What can you tell us about REN21 and your stakeholders?
REN21 was created in 2004 as a ‘Coalition of the Willing’: all those in the private and the public sector that are keen on advancing renewable energy. Our members span from national governments to different international institutions such as the UN, European Commission, World Bank, industry associations, NGOs and actors in the field of science and academia.
We are a small secretariat based at the United Nations Environment Programme in Paris and we issue the Global Status Report every year. This tracks the latest developments in the field of policy, market, industry and technology developments in all renewable sectors with the help of over 800 contributors from all over around the world.
We see the success story of renewables over the last decade is really the success story of a very close co-operation between the private and the public sector. We are very proud to have been able to build up such a network of the best brains in renewable energy from all around the world, who are very inspired and very passionate to share this good news. It’s a very decentralised sector, so it’s necessary, in order to capture the whole market, to have people all around the world telling the story.
What are your thoughts on President Trump’s decision to take the US out of the Paris Agreement?
I would say that our report couldn’t be launched at a better moment than in the aftermath of this decision. For me, this decision, honestly, comes as a big surprise, because it comes at the moment when renewables are really showing that they’re competitive.
2016 was a year where more renewables capacity was added than ever before with investors getting more capacity for their money: investment went down and capacity increased. This is a clear demonstration that prices for renewable energy have fallen significantly, and so renewables in many parts of the world are cost competitive. For example, we recently had the announcement that five solar power plants in Italy were built without any subsidies.
It was also very encouraging to see that all the remaining G7 countries, including importantly China and India, state they are even more committed to the objectives of the Paris Agreement.
Can you see a time in the future when we’ll get countries that are powered 100% renewably?
I think so. We actually see it already happening now in some islands and regions in the world. I think what we are often lacking is imagination. These frontrunners are really demonstrating that this is feasible and we are spreading this news in the Global Status Report. We’re going to see consumption and production of energy on a much more decentralised basis and we’re going to see also a much stronger integration of sectors – electricity, heating, cooling and transport – so I think that we are just at the start of what’s feasible.
This was the third year in a row where global emissions from the energy sector remained stable while the global economy continued to grow 3%. So we actually achieved a decoupling of growth and emissions and this is largely due to renewable energy and energy efficiency investments and that is very, very positive because it actually shows that these solutions are really central to reducing CO2 and to combating climate change.
I believe therefore the renewables train has left the station.
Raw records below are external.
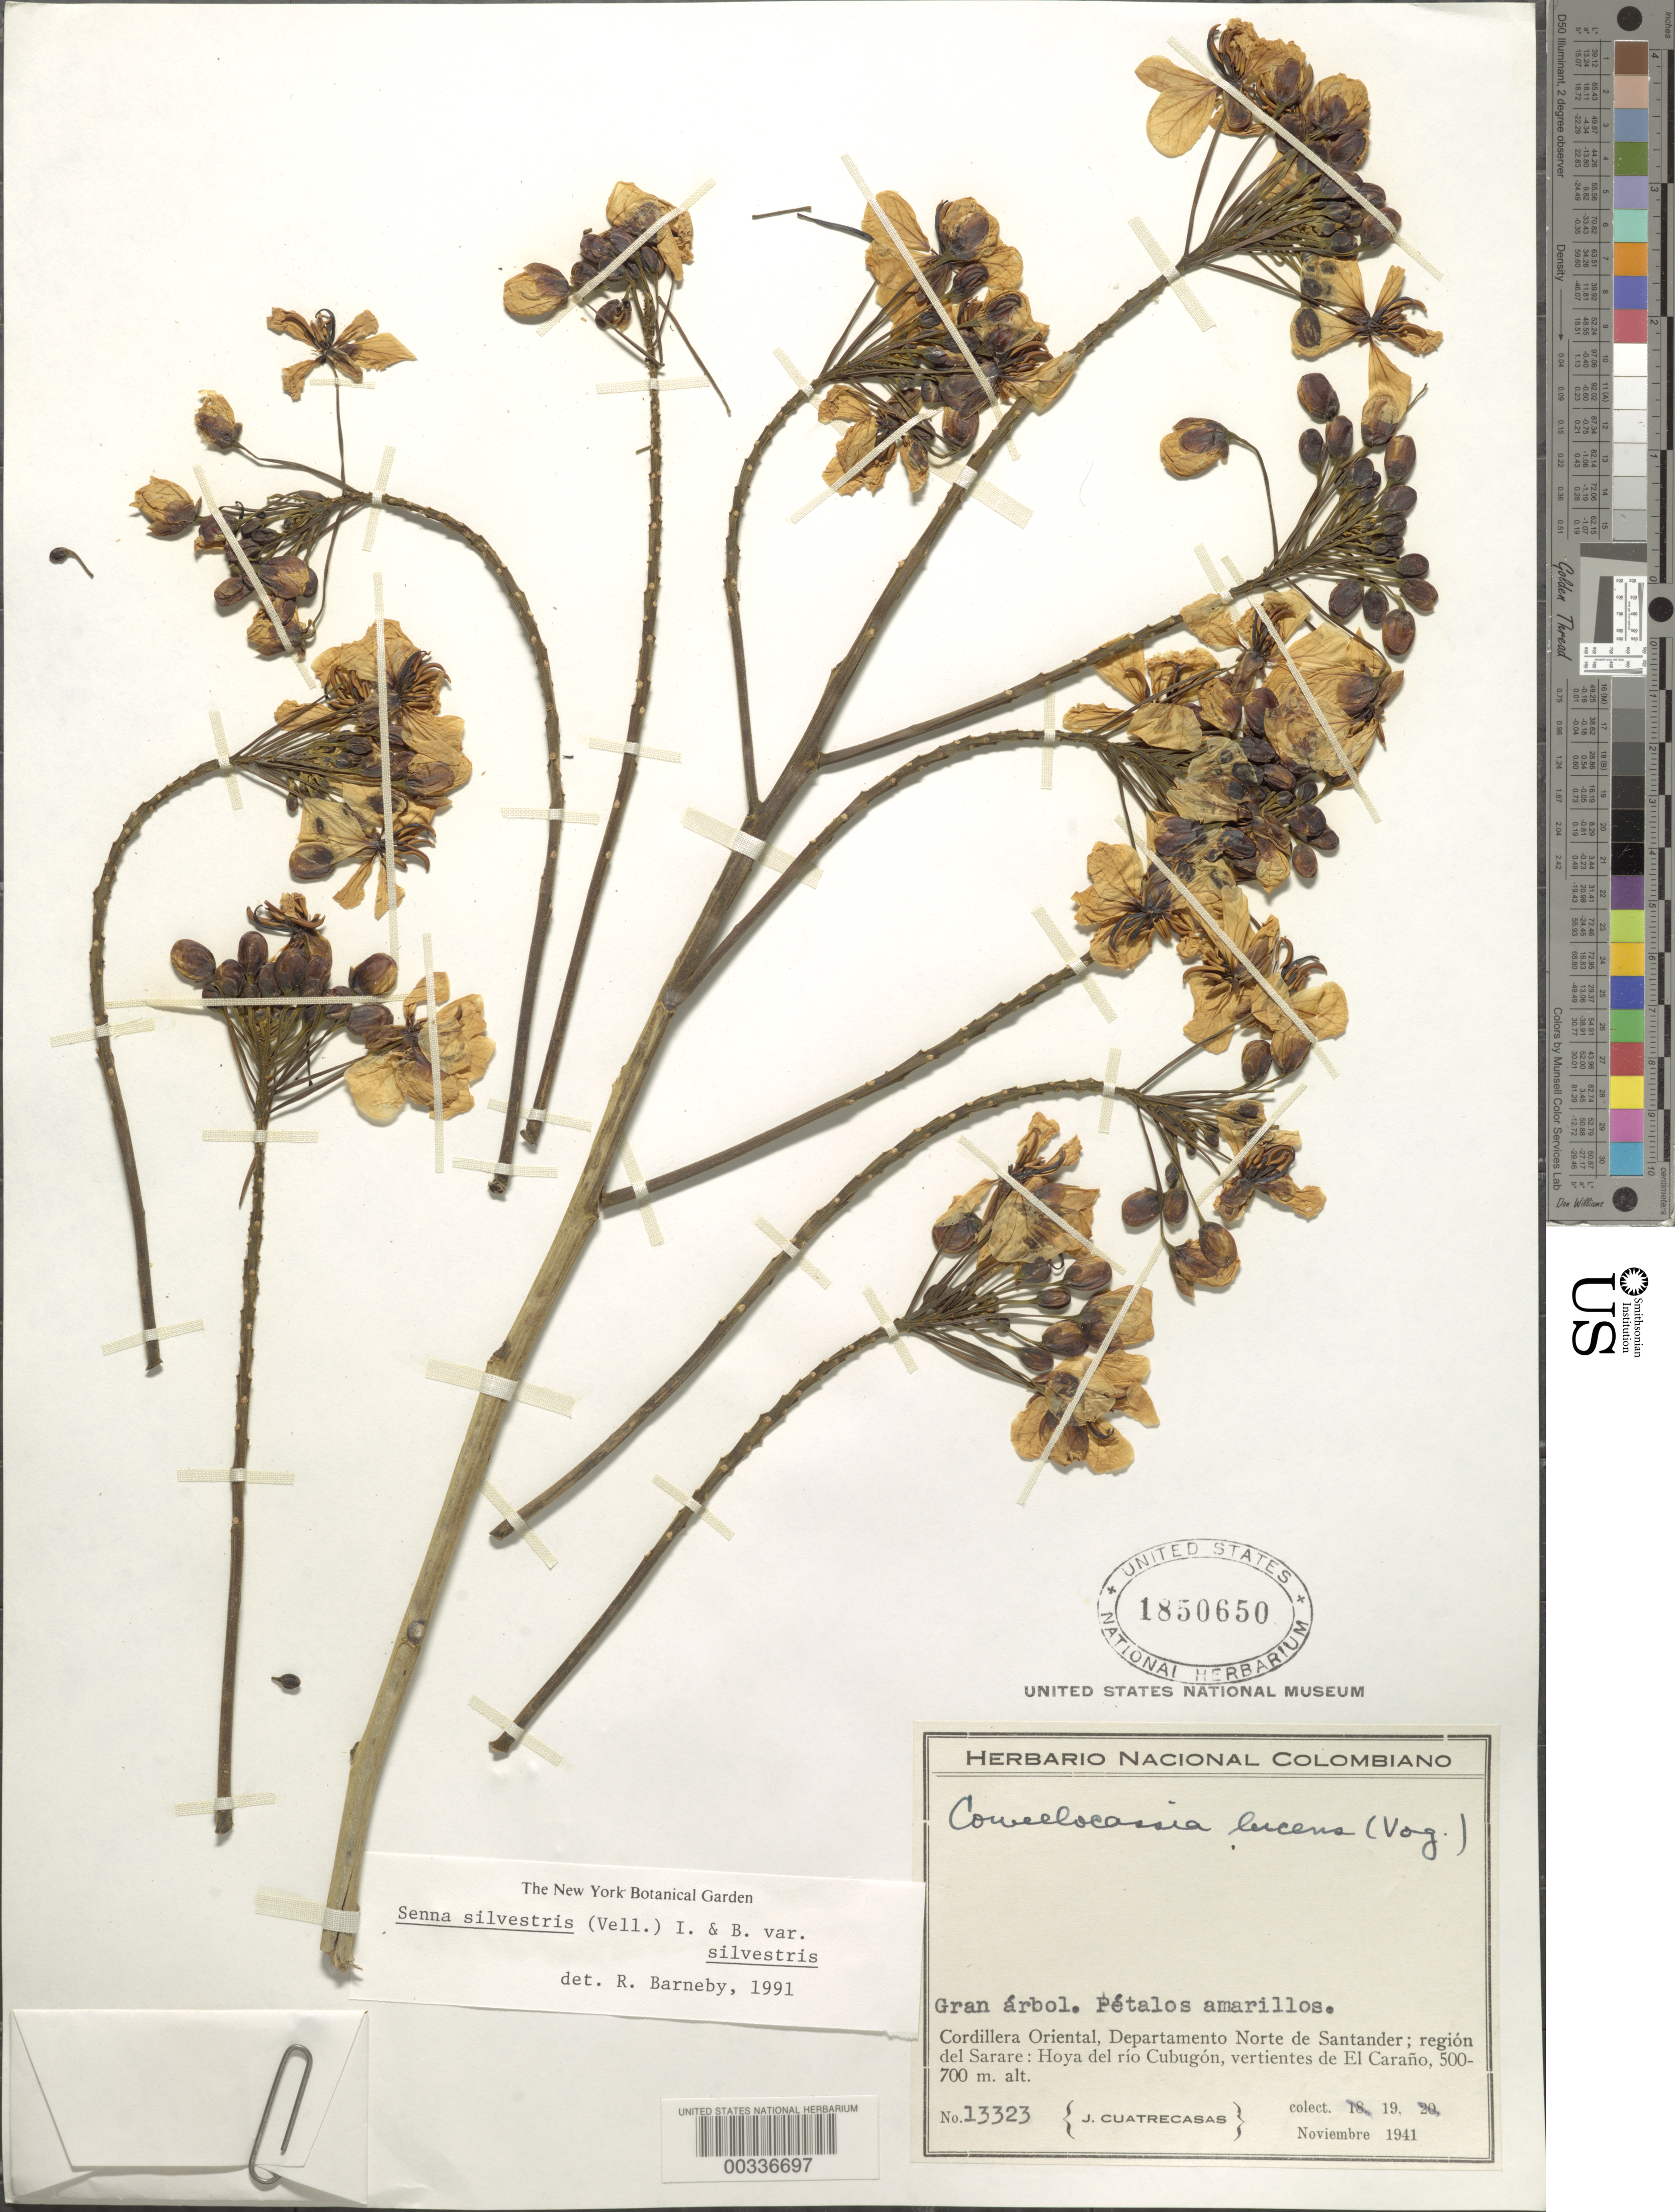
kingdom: Plantae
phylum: Tracheophyta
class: Magnoliopsida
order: Fabales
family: Fabaceae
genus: Senna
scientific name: Senna silvestris var. silvestris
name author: (Vell.) H.S. Irwin & Barneby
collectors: J. Cuatrecasas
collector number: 13323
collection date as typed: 19 Nov 1941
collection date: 1941-11-19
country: Colombia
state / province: Norte de Santander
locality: Cordillera Oriental; Sarare region; Hoya del Rio Cubugon, slpes of el Carano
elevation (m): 500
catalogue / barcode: US 1850650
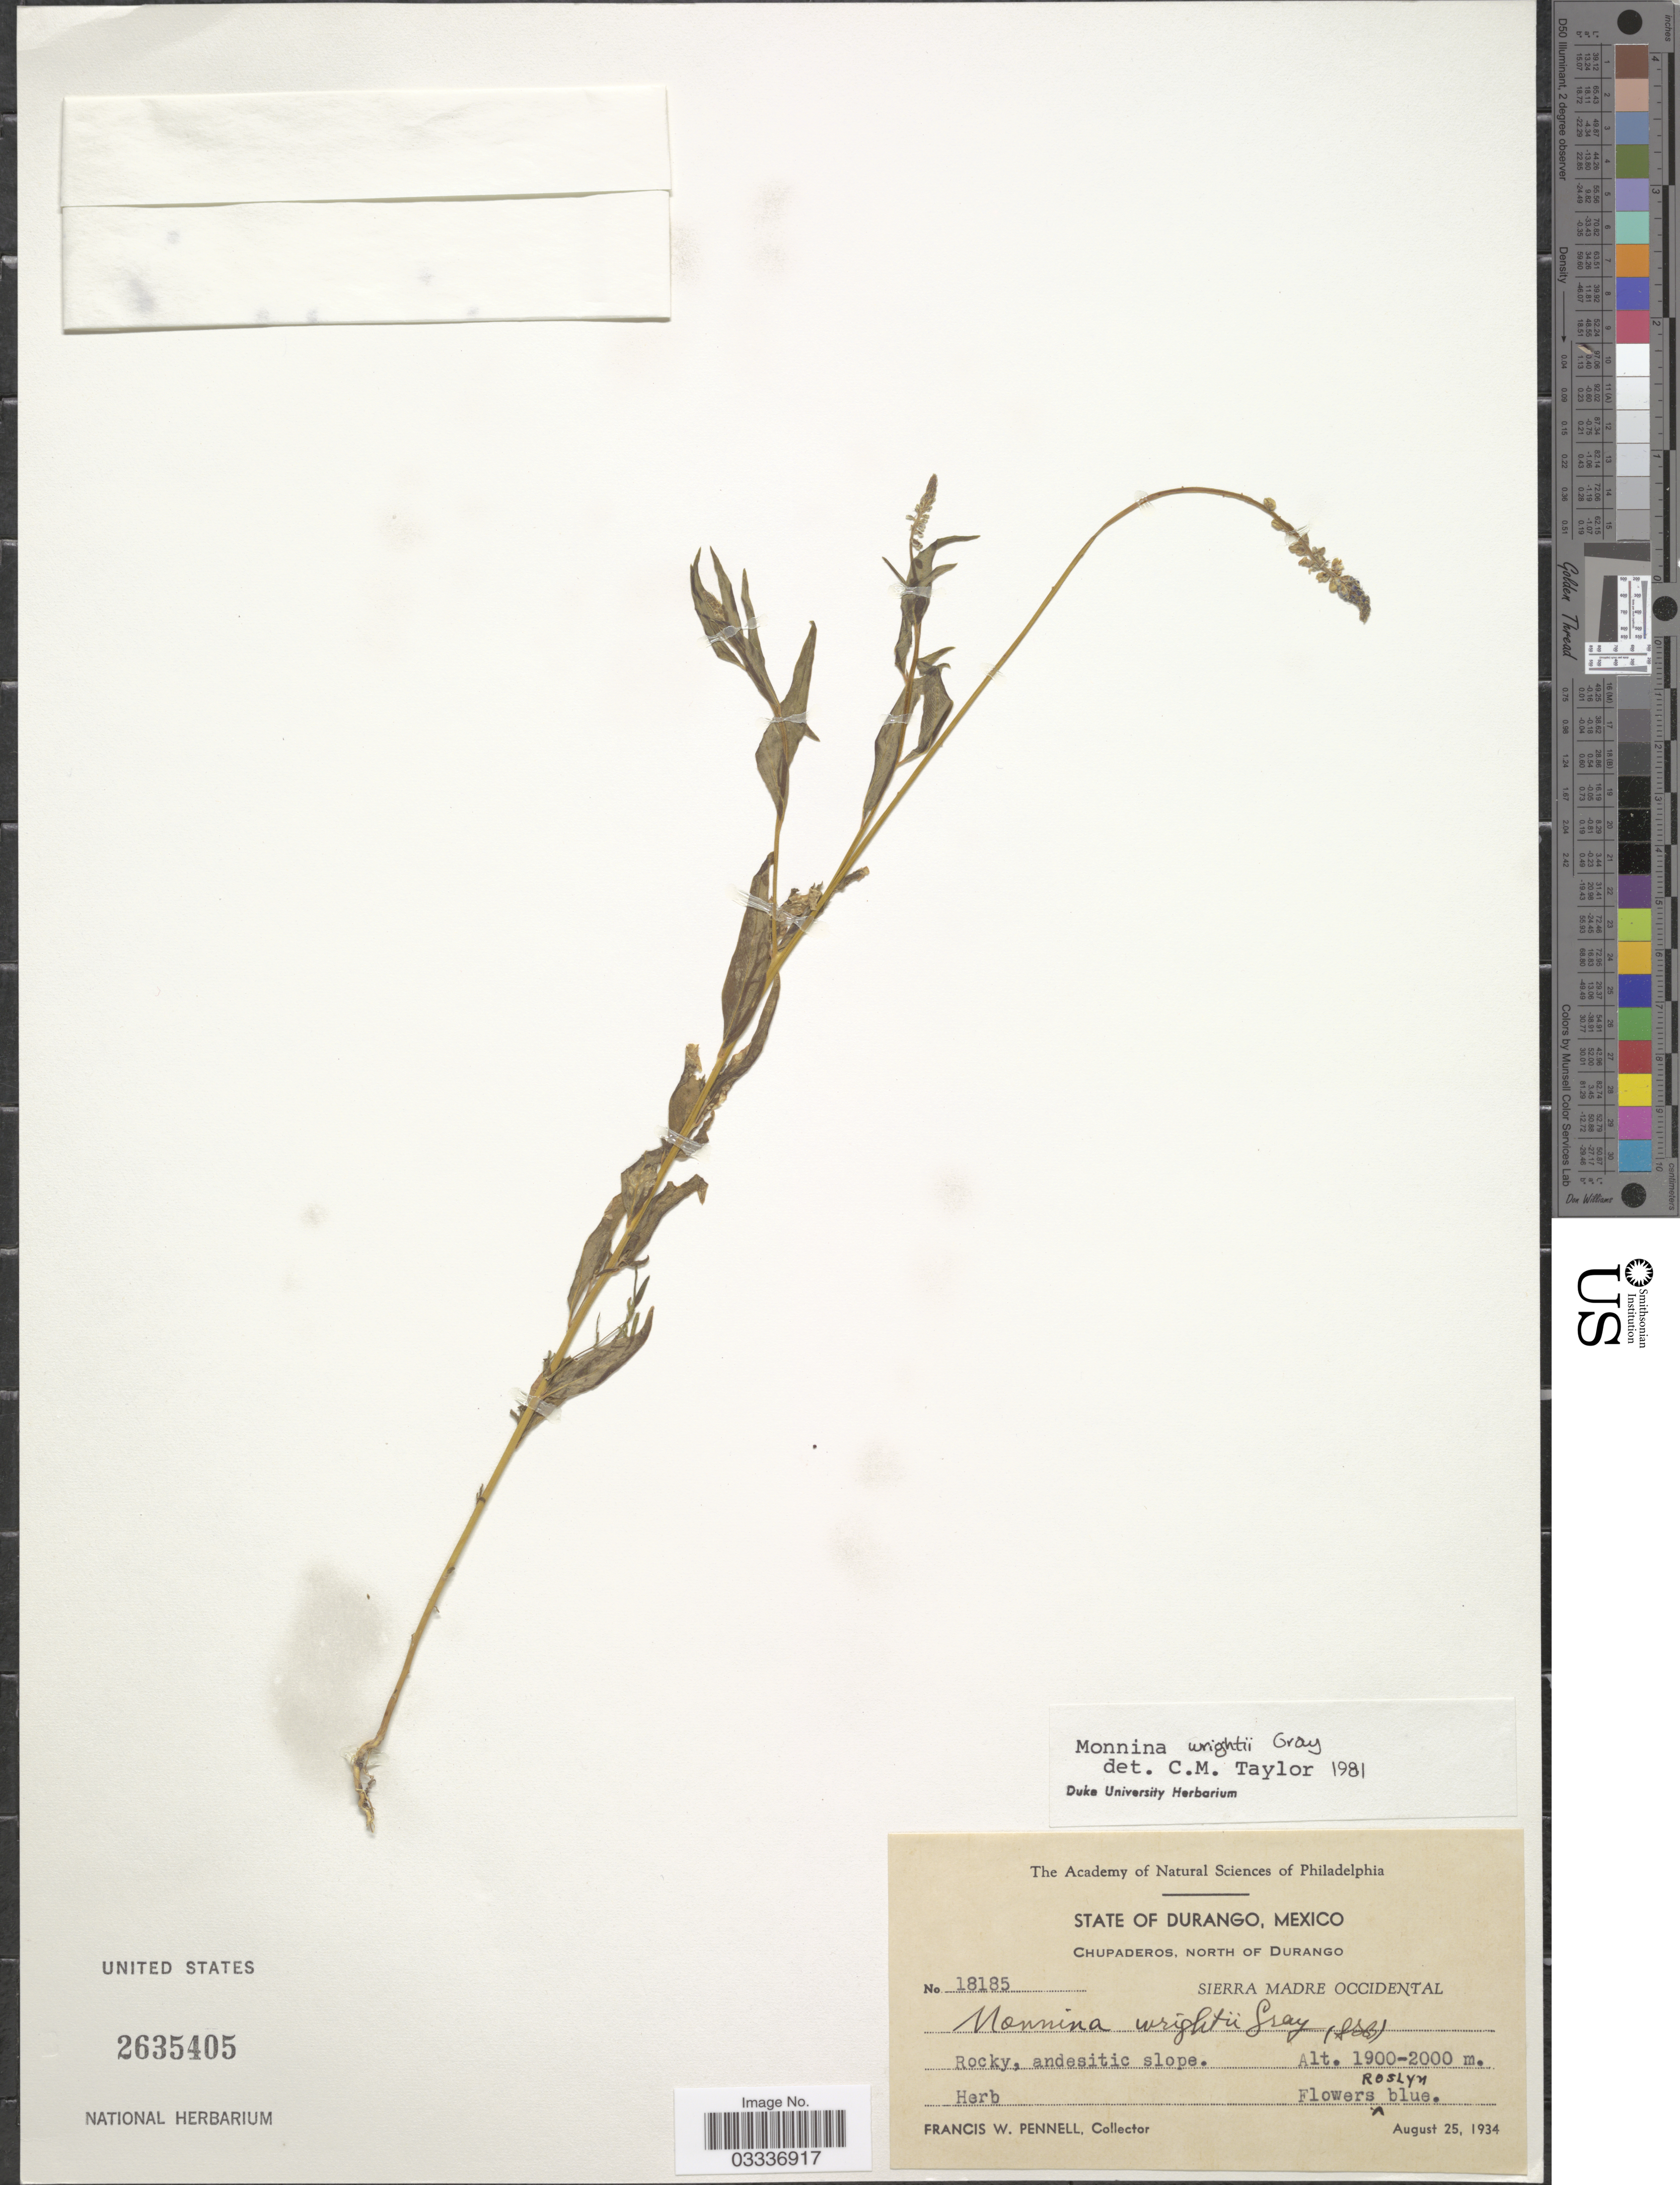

I think what we need to do right now is to increase its speed. I don’t think that the decision in the US has the potential to stop this train. It might delay development a bit, but all in all I think we are on an exciting path. Also there’s one thing that we must really realise is that through the decentralised nature of renewables, everybody can participate in this energy transition and have a stake.
There is a lot of good news, but what could be going better?
I think it’s important that we speed up developments. We need to increase investments. It’s not that we have enormous amounts of time ahead of us. Also in many cases we are not very consistent with our policy decisions because on the one hand we support clean technologies and on the other hand governments still spend four times more to subsidise fossil fuels than they use to support renewable energy. That is counterproductive because it artificially distorts energy prices and makes it harder for renewables to compete with fossil fuels.